Nitric oxide reduces organ injury and enhances regeneration of reduced-size livers by increasing hepatic arterial flow.

Background: Reduced-size livers suffer from portal hyperperfusion, diminished arterial blood flow and the risk of postoperative liver injury. The aim of this experimental study was to unravel the role of nitric oxide in this setting.

Methods: Rats underwent 85 per cent partial hepatectomy and either substitution of nitric oxide with molsidomine or inhibition of nitric oxide synthase (NOS) with N(G)-nitro-L-arginine methyl ester. Untreated hepatectomized animals served as controls and unresected animals as the sham group.

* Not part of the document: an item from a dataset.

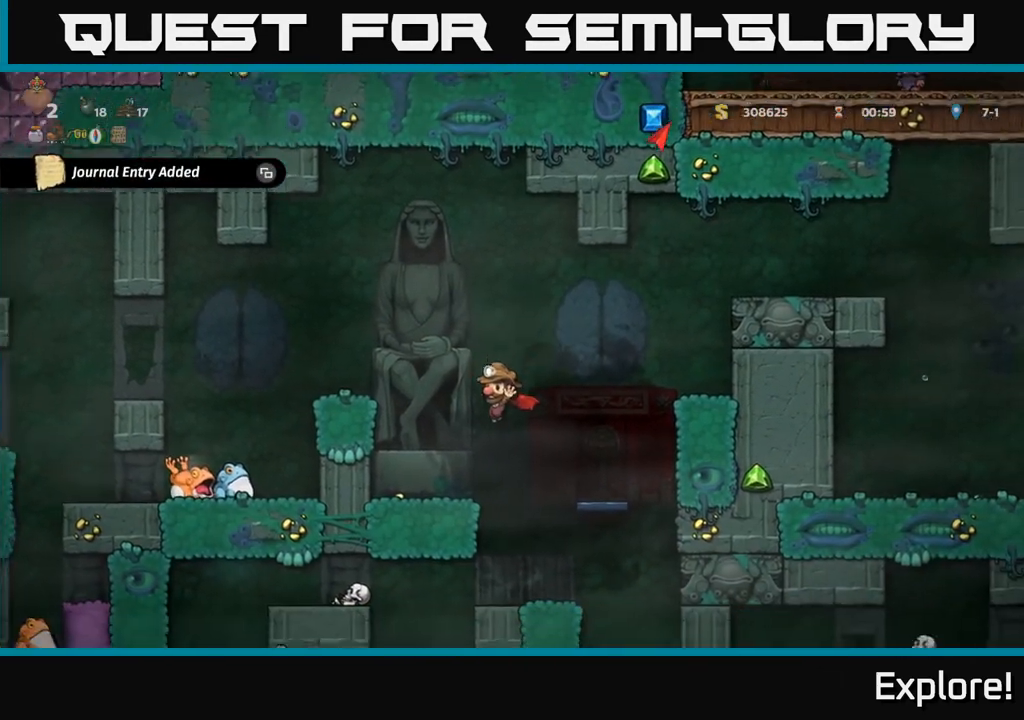
{"buttons": [], "left_stick": "center", "right_stick": "center", "events": [[283, "DPAD_RIGHT", "down"], [367, "DPAD_RIGHT", "up"]]}
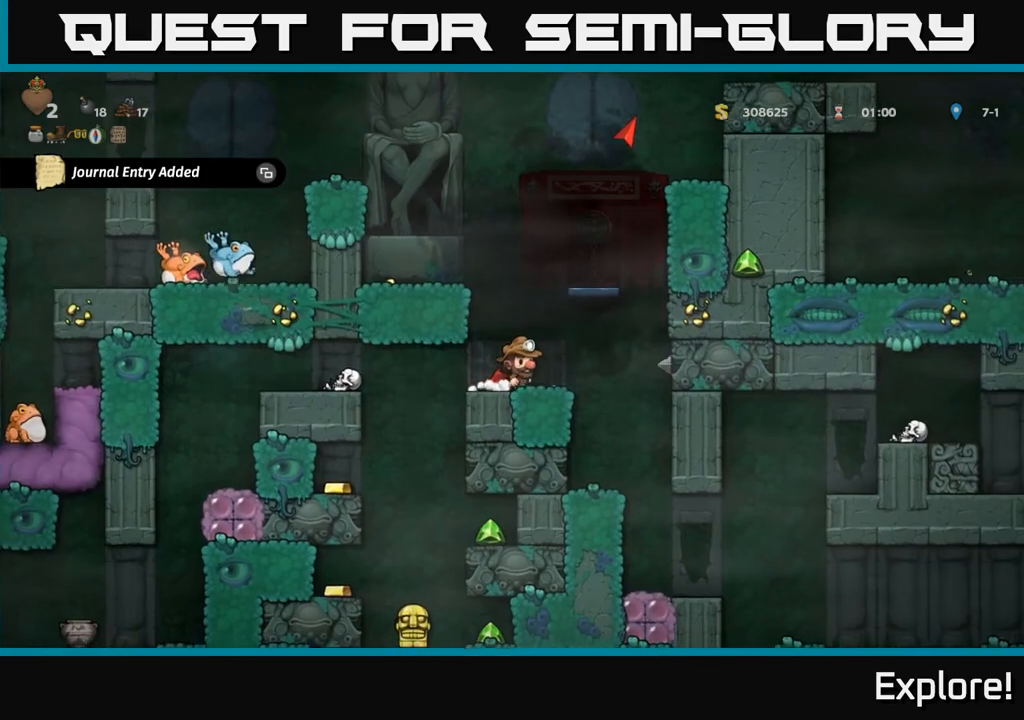
{"buttons": [], "left_stick": "center", "right_stick": "center", "events": [[167, "DPAD_LEFT", "down"], [217, "DPAD_LEFT", "up"]]}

Results: Ultrasonic flowmetry following partial hepatectomy revealed a marked increase in portal venous inflow with a concomitant decrease in hepatic arterial inflow. Nitric oxide substitution counteracted the decline in hepatic arterial inflow and caused a significantly greater increase in cell proliferation after partial hepatectomy compared with control or NOS-inhibited animals. Hepatectomized animals further profited from nitric oxide substitution, as indicated by reduced aminotransferase release and improved liver function.

Conclusion: Nitric oxide improves the postoperative course of rats with reduced-size livers by modulating hepatic macrohaemodynamics and mediating regeneration and cytoprotection, but not by reducing hepatic hyperperfusion and the accompanying sinusoidal shear stress.